Die Deutsche Gesellschaft für Internistische Intensivmedizin und Notfallmedizin (DGIIN) warnt davor, die geplanten Personaluntergrenzen in der Pflege als allgemeinen Pflegeschlüssel zu betrachten. Sie seien nicht nur ein unterstes, sondern auch ein inadäquates Mindestmaß. Deshalb plädierte die DGIIN am Mittwoch in Berlin für freiwillig verbesserte Untergrenzen auf Intensivstationen.

Erst im Oktober war bekannt geworden, dass die Vorgaben für die Intensivmedizin gesenkt werden sollen: Statt einem Verhältnis von 2 Patienten zu 1 Intensivpflegefachperson am Tag beziehungsweise 3 zu 1 in der Nacht soll ein Verhältnis von 2,5 zu 1 und 3,5 zu 1 gelten.

Gefahr: allgemeiner Betreuungsschlüssel statt Mindestvorgabe

"Wir sehen hier die Gefahr, dass dieses Verhältnis als allgemeiner Betreuungsschlüssel und nicht als Mindestvorgabe missbraucht wird. Zudem ist dieser Schlüssel für die Betreuung schwerstkranker Patienten aus qualitativer Sicht inadäquat", sagte der Past Präsident der DGIIN, Reimer Riessen.

Die durchschnittliche Besetzung der Intensivstationen mit Pflegepersonal liegt nach einer Umfrage der DGIIN sogar über der nun gesetzten Mindestgrenze, womit nach Ansicht der Fachgesellschaft im schlimmsten Fall ein Anreiz zum weiteren Personalabbau gesetzt werde.

"Um eine ausreichende intensivmedizinische Versorgung zu gewährleisten, appellieren wir an alle Krankenhäuser mit Intensivstationen, keinen Personalabbau zu betreiben und den Pflegeschlüssel freiwillig bei einem Pflegenden auf zwei Patienten am Tag und bei einem Verhältnis von 1 zu 2,5 in der Nacht festzulegen", so der Präsident elect der DGIIN, Christian Karagiannidis.

Vermehrte Bettensperrungen in der Intensivpflege

Nach Angaben der Fachgesellschaft müssen auf rund 3/4 der deutschen Intensivstationen vermehrt Betten gesperrt werden, in 22 % der Fälle sogar täglich.
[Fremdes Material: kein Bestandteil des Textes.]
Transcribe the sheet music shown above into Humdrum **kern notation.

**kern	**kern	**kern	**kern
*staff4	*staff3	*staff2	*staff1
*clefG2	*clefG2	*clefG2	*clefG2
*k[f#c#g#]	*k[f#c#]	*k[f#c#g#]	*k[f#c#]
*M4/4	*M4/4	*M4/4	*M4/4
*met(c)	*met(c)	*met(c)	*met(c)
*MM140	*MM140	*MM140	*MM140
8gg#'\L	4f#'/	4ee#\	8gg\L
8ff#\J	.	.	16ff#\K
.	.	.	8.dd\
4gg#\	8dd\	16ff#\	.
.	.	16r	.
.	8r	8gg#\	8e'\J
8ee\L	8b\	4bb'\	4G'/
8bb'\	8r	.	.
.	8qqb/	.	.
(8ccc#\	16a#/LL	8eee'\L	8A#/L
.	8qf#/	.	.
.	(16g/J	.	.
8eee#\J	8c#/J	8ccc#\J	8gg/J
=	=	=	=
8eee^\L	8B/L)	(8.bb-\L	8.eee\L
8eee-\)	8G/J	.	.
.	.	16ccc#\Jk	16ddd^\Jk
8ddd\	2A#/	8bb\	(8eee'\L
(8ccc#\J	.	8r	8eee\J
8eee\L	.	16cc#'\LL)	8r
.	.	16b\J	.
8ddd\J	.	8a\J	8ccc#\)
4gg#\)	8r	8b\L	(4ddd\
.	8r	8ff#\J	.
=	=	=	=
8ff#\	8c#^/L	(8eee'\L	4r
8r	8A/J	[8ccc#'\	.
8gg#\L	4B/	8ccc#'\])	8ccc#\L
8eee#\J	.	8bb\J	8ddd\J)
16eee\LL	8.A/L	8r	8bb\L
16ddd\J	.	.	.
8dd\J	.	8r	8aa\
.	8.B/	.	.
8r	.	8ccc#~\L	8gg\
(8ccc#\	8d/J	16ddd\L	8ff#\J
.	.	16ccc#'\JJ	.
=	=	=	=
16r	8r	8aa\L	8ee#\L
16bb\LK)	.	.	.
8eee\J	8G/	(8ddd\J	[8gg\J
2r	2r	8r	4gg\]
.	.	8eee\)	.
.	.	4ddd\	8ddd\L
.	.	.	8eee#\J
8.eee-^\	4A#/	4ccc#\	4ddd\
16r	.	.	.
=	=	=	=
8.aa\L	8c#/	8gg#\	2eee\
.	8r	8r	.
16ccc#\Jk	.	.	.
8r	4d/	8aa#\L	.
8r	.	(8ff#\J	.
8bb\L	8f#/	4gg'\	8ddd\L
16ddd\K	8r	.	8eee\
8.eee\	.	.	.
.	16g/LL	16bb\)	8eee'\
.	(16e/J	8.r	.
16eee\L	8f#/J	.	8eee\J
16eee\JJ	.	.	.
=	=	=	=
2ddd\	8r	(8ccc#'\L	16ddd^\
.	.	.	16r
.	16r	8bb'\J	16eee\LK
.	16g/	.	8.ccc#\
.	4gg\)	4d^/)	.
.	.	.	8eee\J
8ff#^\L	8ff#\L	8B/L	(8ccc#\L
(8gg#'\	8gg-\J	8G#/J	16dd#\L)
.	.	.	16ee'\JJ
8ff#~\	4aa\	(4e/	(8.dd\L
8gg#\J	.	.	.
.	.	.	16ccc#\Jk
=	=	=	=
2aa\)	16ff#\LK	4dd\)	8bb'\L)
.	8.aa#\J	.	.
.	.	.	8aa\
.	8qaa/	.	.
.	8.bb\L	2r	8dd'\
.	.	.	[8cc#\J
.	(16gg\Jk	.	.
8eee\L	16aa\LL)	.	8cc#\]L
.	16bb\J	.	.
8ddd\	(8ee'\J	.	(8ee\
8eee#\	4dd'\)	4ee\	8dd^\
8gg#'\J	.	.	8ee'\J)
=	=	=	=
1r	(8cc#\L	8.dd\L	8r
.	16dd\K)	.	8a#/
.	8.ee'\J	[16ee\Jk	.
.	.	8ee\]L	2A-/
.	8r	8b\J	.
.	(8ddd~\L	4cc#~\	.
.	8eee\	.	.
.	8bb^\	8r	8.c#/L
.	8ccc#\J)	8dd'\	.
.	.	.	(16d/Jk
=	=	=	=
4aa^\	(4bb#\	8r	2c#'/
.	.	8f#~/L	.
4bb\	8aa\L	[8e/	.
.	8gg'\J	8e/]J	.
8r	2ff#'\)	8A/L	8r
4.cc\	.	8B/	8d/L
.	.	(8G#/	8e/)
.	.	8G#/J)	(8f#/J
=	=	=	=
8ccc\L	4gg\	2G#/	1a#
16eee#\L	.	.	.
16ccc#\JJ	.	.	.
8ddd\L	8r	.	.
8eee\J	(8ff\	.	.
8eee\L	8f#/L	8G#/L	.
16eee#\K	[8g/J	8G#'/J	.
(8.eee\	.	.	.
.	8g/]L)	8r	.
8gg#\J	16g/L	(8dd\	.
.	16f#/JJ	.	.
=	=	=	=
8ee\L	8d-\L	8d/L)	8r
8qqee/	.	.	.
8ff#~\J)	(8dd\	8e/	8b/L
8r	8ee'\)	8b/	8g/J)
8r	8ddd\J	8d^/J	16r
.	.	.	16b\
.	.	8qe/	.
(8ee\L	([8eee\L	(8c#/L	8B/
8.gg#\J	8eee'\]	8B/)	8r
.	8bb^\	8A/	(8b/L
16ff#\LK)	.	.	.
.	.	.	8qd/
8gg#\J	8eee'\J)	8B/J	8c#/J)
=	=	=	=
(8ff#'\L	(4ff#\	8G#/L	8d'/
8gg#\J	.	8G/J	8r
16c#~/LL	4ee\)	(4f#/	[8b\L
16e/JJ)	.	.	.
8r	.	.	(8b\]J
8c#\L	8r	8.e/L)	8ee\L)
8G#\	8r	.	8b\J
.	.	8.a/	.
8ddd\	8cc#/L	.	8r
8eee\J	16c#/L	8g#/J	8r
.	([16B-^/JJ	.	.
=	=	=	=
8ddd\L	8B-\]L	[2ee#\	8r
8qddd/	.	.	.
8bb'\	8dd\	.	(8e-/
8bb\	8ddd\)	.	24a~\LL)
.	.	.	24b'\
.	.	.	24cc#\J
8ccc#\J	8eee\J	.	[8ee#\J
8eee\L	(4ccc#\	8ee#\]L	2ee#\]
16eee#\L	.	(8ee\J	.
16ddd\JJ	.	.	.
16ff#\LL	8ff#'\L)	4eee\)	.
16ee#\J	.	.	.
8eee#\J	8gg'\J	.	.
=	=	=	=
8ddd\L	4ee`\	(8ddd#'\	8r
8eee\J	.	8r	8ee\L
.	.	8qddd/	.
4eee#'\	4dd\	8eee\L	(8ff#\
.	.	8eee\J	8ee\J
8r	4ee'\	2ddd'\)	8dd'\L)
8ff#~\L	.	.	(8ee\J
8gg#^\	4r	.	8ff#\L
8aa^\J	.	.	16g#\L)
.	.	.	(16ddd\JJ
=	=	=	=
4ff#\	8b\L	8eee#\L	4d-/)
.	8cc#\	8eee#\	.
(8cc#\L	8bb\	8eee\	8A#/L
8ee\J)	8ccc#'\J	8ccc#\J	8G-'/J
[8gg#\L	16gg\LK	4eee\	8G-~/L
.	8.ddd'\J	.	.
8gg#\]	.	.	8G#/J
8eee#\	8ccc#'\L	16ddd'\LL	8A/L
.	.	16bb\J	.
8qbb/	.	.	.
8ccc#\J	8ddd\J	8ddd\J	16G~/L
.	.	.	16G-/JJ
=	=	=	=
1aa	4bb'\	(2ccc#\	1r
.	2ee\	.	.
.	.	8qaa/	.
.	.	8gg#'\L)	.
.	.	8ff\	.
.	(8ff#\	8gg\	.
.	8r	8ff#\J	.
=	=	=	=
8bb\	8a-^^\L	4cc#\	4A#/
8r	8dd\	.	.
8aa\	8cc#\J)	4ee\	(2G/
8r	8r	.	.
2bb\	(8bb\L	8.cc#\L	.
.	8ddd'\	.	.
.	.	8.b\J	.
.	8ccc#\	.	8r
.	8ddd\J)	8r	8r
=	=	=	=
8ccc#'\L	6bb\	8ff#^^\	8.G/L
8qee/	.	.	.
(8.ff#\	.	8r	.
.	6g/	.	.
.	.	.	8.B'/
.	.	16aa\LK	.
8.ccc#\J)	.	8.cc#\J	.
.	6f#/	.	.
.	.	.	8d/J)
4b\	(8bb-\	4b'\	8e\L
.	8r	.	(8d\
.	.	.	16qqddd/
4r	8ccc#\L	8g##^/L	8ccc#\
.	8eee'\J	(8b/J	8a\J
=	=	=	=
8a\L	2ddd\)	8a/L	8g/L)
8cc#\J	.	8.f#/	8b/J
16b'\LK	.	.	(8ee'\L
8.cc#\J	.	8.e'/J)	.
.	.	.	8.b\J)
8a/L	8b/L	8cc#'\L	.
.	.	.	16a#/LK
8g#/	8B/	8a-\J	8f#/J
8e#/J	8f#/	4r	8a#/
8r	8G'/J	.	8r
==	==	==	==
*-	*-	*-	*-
Auch Intensivpflegende an der Medizinischen Hochschule Hannover haben in dieser Woche auf die prekäre Situation hingewiesen.

"Wir fordern die Krankenhäuser und die Politik auf, Ausbildungskapazitäten maximal zu steigern und vollständig zu refinanzieren", so Karagiannidis.

Bereits Anfang September wies die Gesellschaft auf unzureichende Regelungen in der Diskussion um eine Mindestbesetzung von Pflegenden auf Intensivstationen hin.